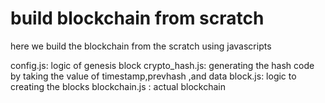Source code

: # build blockchain from scratch
 here we build the blockchain from the scratch using javascripts

config.js: logic of genesis block
crypto_hash.js: generating the hash code by taking the value of timestamp,prevhash ,and data
block.js: logic to creating the blocks 
blockchain.js : actual blockchain 
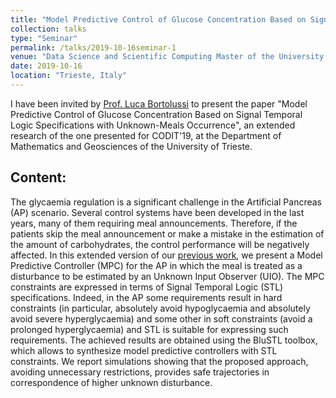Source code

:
 ```yaml
---
title: "Model Predictive Control of Glucose Concentration Based on Signal Temporal Logic Specifications with Unknown-Meals Occurrence"
collection: talks
type: "Seminar"
permalink: /talks/2019-10-16seminar-1
venue: "Data Science and Scientific Computing Master of the University of Trieste"
date: 2019-10-16
location: "Trieste, Italy"
---
```

I have been invited by [Prof. Luca Bortolussi](https://www.bortolussi.dmg.units.it/) to present the paper "Model Predictive Control of Glucose Concentration Based on Signal Temporal Logic Specifications with Unknown-Meals Occurrence", an extended research of the one presented for CODIT'19, at the Department of Mathematics and Geosciences of the University of Trieste.

Content:
----
The glycaemia regulation is a significant challenge in the Artificial Pancreas (AP) scenario. 
Several control systems have been developed in the last years, many of them requiring meal announcements. 
Therefore, if the patients skip the meal announcement or make a mistake in the estimation of the amount of carbohydrates, the control performance will be negatively affected. 
In this extended version of our [previous work](https://ieeexplore.ieee.org/document/8820492), we present a Model Predictive Controller (MPC) for the AP in which the meal is treated as a disturbance to be estimated by an Unknown Input Observer (UIO). 
The MPC constraints are expressed in terms of Signal Temporal Logic (STL) specifications. 
Indeed, in the AP some requirements result in hard constraints (in particular, absolutely avoid hypoglycaemia and absolutely avoid severe hyperglycaemia) and some other in soft constraints (avoid a prolonged hyperglycaemia) and STL is suitable for expressing such requirements. 
The achieved results are obtained using the BluSTL toolbox, which allows to synthesize model predictive controllers with STL constraints. 
We report simulations showing that the proposed approach, avoiding unnecessary restrictions, provides safe trajectories in correspondence of higher unknown disturbance.
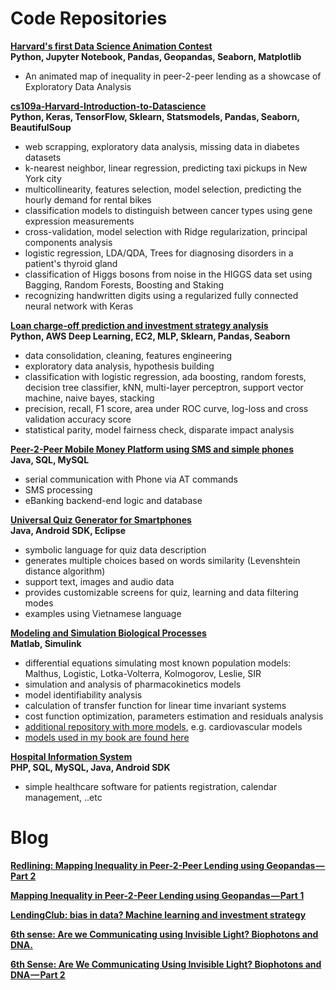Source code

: 
# Code Repositories

**[Harvard's first Data Science Animation Contest](https://github.com/michelkana/Harvard-DS-Animation)** 
<br>**Python, Jupyter Notebook, Pandas, Geopandas, Seaborn, Matplotlib**<br> 
- An animated map of inequality in peer-2-peer lending as a showcase of Exploratory Data Analysis

**[cs109a-Harvard-Introduction-to-Datascience](https://github.com/michelkana/cs109a-Harvard-Introduction-to-Datascience)**
<br>**Python, Keras, TensorFlow, Sklearn, Statsmodels, Pandas, Seaborn, BeautifulSoup**<br>
- web scrapping, exploratory data analysis, missing data in diabetes datasets
- k-nearest neighbor, linear regression, predicting taxi pickups in New York city
- multicollinearity, features selection, model selection, predicting the hourly demand for rental bikes
- classification models to distinguish between cancer types using gene expression measurements
- cross-validation, model selection with Ridge regularization, principal components analysis
- logistic regression, LDA/QDA, Trees for diagnosing disorders in a patient's thyroid gland
- classification of Higgs bosons from noise in the HIGGS data set using Bagging, Random Forests, Boosting and Staking
- recognizing handwritten digits using a regularized fully connected neural network with Keras


**[Loan charge-off prediction and investment strategy analysis](https://github.com/michelkana/lendingclub)**
<br>**Python, AWS Deep Learning, EC2, MLP, Sklearn, Pandas, Seaborn**<br>
- data consolidation, cleaning, features engineering
- exploratory data analysis, hypothesis building
- classification with logistic regression, ada boosting, random forests, decision tree classifier, kNN, multi-layer perceptron, support vector machine, naive bayes, stacking
- precision, recall, F1 score, area under ROC curve, log-loss and cross validation accuracy score
- statistical parity, model fairness check, disparate impact analysis

**[Peer-2-Peer Mobile Money Platform using SMS and simple phones](https://github.com/michelkana/SMS-mobile-money-platform)**
<br>**Java, SQL, MySQL**<br>
- serial communication with Phone via AT commands
- SMS processing
- eBanking backend-end logic and database

**[Universal Quiz Generator for Smartphones](https://github.com/michelkana/Universal-Quiz-Generator)**
<br>**Java, Android SDK, Eclipse**<br>
- symbolic language for quiz data description
- generates multiple choices based on words similarity (Levenshtein distance algorithm)
- support text, images and audio data
- provides customizable screens for quiz, learning and data filtering modes
- examples using Vietnamese language

**[Modeling and Simulation Biological Processes](https://github.com/michelkana/17ABBMS-Modelling-and-Simulation-Course)**
<br>**Matlab, Simulink**<br>
- differential equations simulating most known population models: Malthus, Logistic, Lotka-Volterra, Kolmogorov, Leslie, SIR
- simulation and analysis of pharmacokinetics models
- model identifiability analysis
- calculation of transfer function for linear time invariant systems
- cost function optimization, parameters estimation and residuals analysis
- [additional repository with more models](https://github.com/michelkana/17PBBMS-Modelling-and-Simulation-Lab), e.g. cardiovascular models
- [models used in my book are found here](https://github.com/michelkana/Modeling-Tutorial)

**[Hospital Information System](https://github.com/michelkana/17PBINIS-Hospital-Information-System-Lab)**
<br>**PHP, SQL, MySQL, Java, Android SDK**<br>
- simple healthcare software for patients registration, calendar management, ..etc

# Blog

**[Redlining: Mapping Inequality in Peer-2-Peer Lending using Geopandas — Part 2](https://towardsdatascience.com/redlining-mapping-inequality-in-peer-2-peer-lending-using-geopandas-part-2-9d8af584df0b)**
<br>

**[Mapping Inequality in Peer-2-Peer Lending using Geopandas — Part 1](https://towardsdatascience.com/mapping-inequality-in-peer-2-peer-lending-using-geopandas-part-1-b8c7f883d1ba)**

**[LendingClub: bias in data? Machine learning and investment strategy](https://medium.com/@michel.kana/lendingclub-bias-in-data-machine-learning-and-investment-strategy-3a3bd1c65f0)**

**[6th sense: Are we Communicating using Invisible Light? Biophotons and DNA.](https://medium.com/@michel.kana/6th-sense-are-we-communicating-using-invisible-light-biophotons-and-dna-847c13edae4f)**

**[6th Sense: Are We Communicating Using Invisible Light? Biophotons and DNA — Part 2](https://medium.com/@michel.kana/6th-sense-are-we-communicating-using-invisible-light-biophotons-and-dna-part-2-1166bed3a852)**

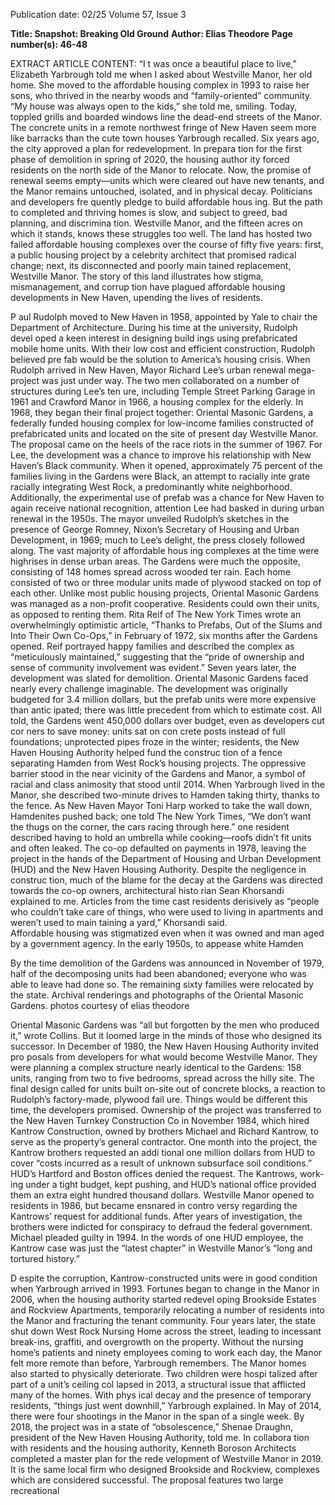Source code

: Publication date: 02/25
Volume 57, Issue 3

**Title: Snapshot: Breaking Old Ground**
**Author: Elias Theodore**
**Page number(s): 46-48**

EXTRACT ARTICLE CONTENT:
“I
t was once a beautiful place 
to live,” Elizabeth Yarbrough told 
me when I asked about Westville 
Manor, her old home. She moved to the 
affordable housing complex in 1993 to 
raise her sons, who thrived in the nearby 
woods and “family-oriented” community. 
“My house was always open to the kids,” 
she told me, smiling. 
Today, toppled grills and boarded 
windows line the dead-end streets of the 
Manor. The concrete units in a remote 
northwest fringe of New Haven seem 
more like barracks than the cute town­
houses Yarbrough recalled.
Six years ago, the city approved a 
plan for redevelopment. In prepara­
tion for the first phase of demolition 
in spring of 2020, the housing author­
ity forced residents on the north side of 
the Manor to relocate. Now, the promise 
of renewal seems empty—units which 
were cleared out have new tenants, and 
the Manor remains untouched, isolated, 
and in physical decay.
Politicians 
and 
developers 
fre­
quently pledge to build affordable hous­
ing. But the path to completed and 
thriving homes is slow, and subject to 
greed, bad planning, and discrimina­
tion. Westville Manor, and the fifteen 
acres on which it stands, knows these 
struggles too well. The land has hosted 
two failed affordable housing complexes 
over the course of fifty five years: first, 
a public housing project by a celebrity 
architect that promised radical change; 
next, its disconnected and poorly main­
tained replacement, Westville Manor. 
The story of this land illustrates how 
stigma, mismanagement, and corrup­
tion have plagued affordable housing 
developments in New Haven, upending 
the lives of residents.


P
aul Rudolph moved to New Haven 
in 1958, appointed by Yale to chair the 
Department of Architecture. During his 
time at the university, Rudolph devel­
oped a keen interest in designing build­
ings using prefabricated mobile home 
units. With their low cost and efficient 
construction, Rudolph believed pre­
fab would be the solution to America’s 
housing crisis.
When Rudolph arrived in New 
Haven, Mayor Richard Lee’s urban 
renewal mega-project was just under­
way. The two men collaborated on a 
number of structures during Lee’s ten­
ure, including Temple Street Parking 
Garage in 1961 and Crawford Manor in 
1966, a housing complex for the elderly. 
In 1968, they began their final project 
together: Oriental Masonic Gardens, 
a federally funded housing complex 
for low-income families constructed 
of prefabricated units and located on 
the site of present day Westville Manor. 
The proposal came on the heels of the 
race riots in the summer of 1967. For 
Lee, the development was a chance 
to improve his relationship with New 
Haven’s Black community. When it 
opened, approximately 75 percent of 
the families living in the Gardens 
were Black, an attempt to racially inte­
grate racially integrating West Rock, a 
predominantly white neighborhood. 
Additionally, the experimental use of 
prefab was a chance for New Haven 
to again receive national recognition, 
attention Lee had basked in during 
urban renewal in the 1950s. The mayor 
unveiled Rudolph’s sketches in the 
presence of George Romney, Nixon’s 
Secretary of Housing and Urban 
Development, in 1969; much to Lee’s 
delight, the press closely followed along.
The vast majority of affordable hous­
ing complexes at the time were highrises 
in dense urban areas. The Gardens 
were much the opposite, consisting of 
148 homes spread across wooded ter­
rain. Each home consisted of two or 
three modular units made of plywood 
stacked on top of each other. Unlike 
most public housing projects, Oriental 
Masonic Gardens was managed as a 
non-profit cooperative. Residents could 
own their units, as opposed to renting 
them. Rita Reif of The New York Times 
wrote an overwhelmingly optimistic 
article, “Thanks to Prefabs, Out of the 
Slums and Into Their Own Co-Ops,” in 
February of 1972, six months after the 
Gardens opened. Reif portrayed happy 
families and described the complex as 
“meticulously maintained,” suggesting 
that the “pride of ownership and sense 
of community involvement was evident.” 
Seven years later, the development was 
slated for demolition.
Oriental Masonic Gardens faced 
nearly every challenge imaginable. The 
development was originally budgeted 
for 3.4 million dollars, but the prefab 
units were more expensive than antic­
ipated; there was little precedent from 
which to estimate cost. All told, the 
Gardens went 450,000 dollars over 
budget, even as developers cut cor­
ners to save money: units sat on con­
crete posts instead of full foundations; 
unprotected pipes froze in the winter; 
residents, the New Haven Housing 
Authority helped fund the construc­
tion of a fence separating Hamden 
from West Rock’s housing projects. The 
oppressive barrier stood in the near 
vicinity of the Gardens and Manor, a 
symbol of racial and class animosity that 
stood until 2014. When Yarbrough lived 
in the Manor, she described two-minute 
drives to Hamden taking thirty, thanks 
to the fence. As New Haven Mayor 
Toni Harp worked to take the wall 
down, Hamdenites pushed back; one 
told The New York Times, “We don’t want 
the thugs on the corner, the cars racing 
through here.”
one resident described having to hold 
an umbrella while cooking—roofs 
didn’t fit units and often leaked. The 
co-op defaulted on payments in 1978, 
leaving the project in the hands of the 
Department of Housing and Urban 
Development (HUD) and the New 
Haven Housing Authority. 
Despite the negligence in construc­
tion, much of the blame for the decay 
at the Gardens was directed towards 
the co-op owners, architectural histo­
rian Sean Khorsandi explained to me. 
Articles from the time cast residents 
derisively as “people who couldn’t take 
care of things, who were used to living 
in apartments and weren’t used to main­
taining a yard,” Khorsandi said.  
Affordable housing was stigmatized 
even when it was owned and man­
aged by a government agency. In the 
early 1950s, to appease white Hamden 


By the time demolition of the 
Gardens was announced in November 
of 1979, half of the decomposing units 
had been abandoned; everyone who was 
able to leave had done so. The remaining
sixty families were relocated by the state.
Archival renderings and photographs of the 
Oriental Masonic Gardens.
photos courtesy of elias theodore

Oriental Masonic Gardens was “all but 
forgotten by the men who produced 
it,” wrote Collins. But it loomed large 
in the minds of those who designed its 
successor.
In December of 1980, the New 
Haven Housing Authority invited pro­
posals from developers for what would 
become Westville Manor. They were 
planning a complex structure nearly 
identical to the Gardens: 158 units, 
ranging from two to five bedrooms, 
spread across the hilly site. The final 
design called for units built on-site 
out of concrete blocks, a reaction to 
Rudolph’s factory-made, plywood fail­
ure. Things would be different this time, 
the developers promised. Ownership of 
the project was transferred to the New 
Haven Turnkey Construction Co in 
November 1984, which hired Kantrow 
Construction, 
owned 
by 
brothers 
Michael and Richard Kantrow, to serve 
as the property’s general contractor. 
One month into the project, the 
Kantrow brothers requested an addi­
tional one million dollars from HUD 
to cover “costs incurred as a result of 
unknown subsurface soil conditions.” 
HUD’s Hartford and Boston offices 
denied the request. The Kantrows, work­
ing under a tight budget, kept pushing, 
and HUD’s national office provided them 
an extra eight hundred thousand dollars. 
Westville Manor opened to residents in 
1986, but became ensnared in contro­
versy regarding the Kantrows’ request 
for additional funds. After years of 
investigation, the brothers were indicted 
for conspiracy to defraud the federal 
government. Michael pleaded guilty in 
1994. In the words of one HUD employee, 
the Kantrow case was just the “latest 
chapter” in Westville Manor’s “long and 
tortured history.”


D
espite 
the 
corruption, 
Kantrow-constructed units were 
in good condition when Yarbrough 
arrived in 1993. Fortunes began to 
change in the Manor in 2006, when 
the housing authority started redevel­
oping Brookside Estates and Rockview 
Apartments, temporarily relocating a 
number of residents into the Manor 
and fracturing the tenant community. 
Four years later, the state shut down 
West Rock Nursing Home across the 
street, leading to incessant break-ins, 
graffiti, and overgrowth on the property. 
Without the nursing home’s patients 
and ninety employees coming to work 
each day, the Manor felt more remote 
than before, Yarbrough remembers. The 
Manor homes also started to physically 
deteriorate. Two children were hospi­
talized after part of a unit’s ceiling col­
lapsed in 2013, a structural issue that 
afflicted many of the homes. With phys­
ical decay and the presence of temporary 
residents, “things just went downhill,” 
Yarbrough explained. In May of 2014, 
there were four shootings in the Manor 
in the span of a single week.
By 2018, the project was in a state 
of “obsolescence,” Shenae Draughn, 
president of the New Haven Housing 
Authority, told me. In collabora­
tion with residents and the housing 
authority, Kenneth Boroson Architects 
completed a master plan for the rede­
velopment of Westville Manor in 2019. 
It is the same local firm who designed 
Brookside and Rockview, complexes 
which are considered successful. The 
proposal features two large recreational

TASK DESCRIPTION. Each line from the one with "which are considered successful. The" through the end of the entries above must be set down exactly, both end lines included, and no other line may appear.

RESULT OF THE TASK.
which are considered successful. The 
proposal features two large recreational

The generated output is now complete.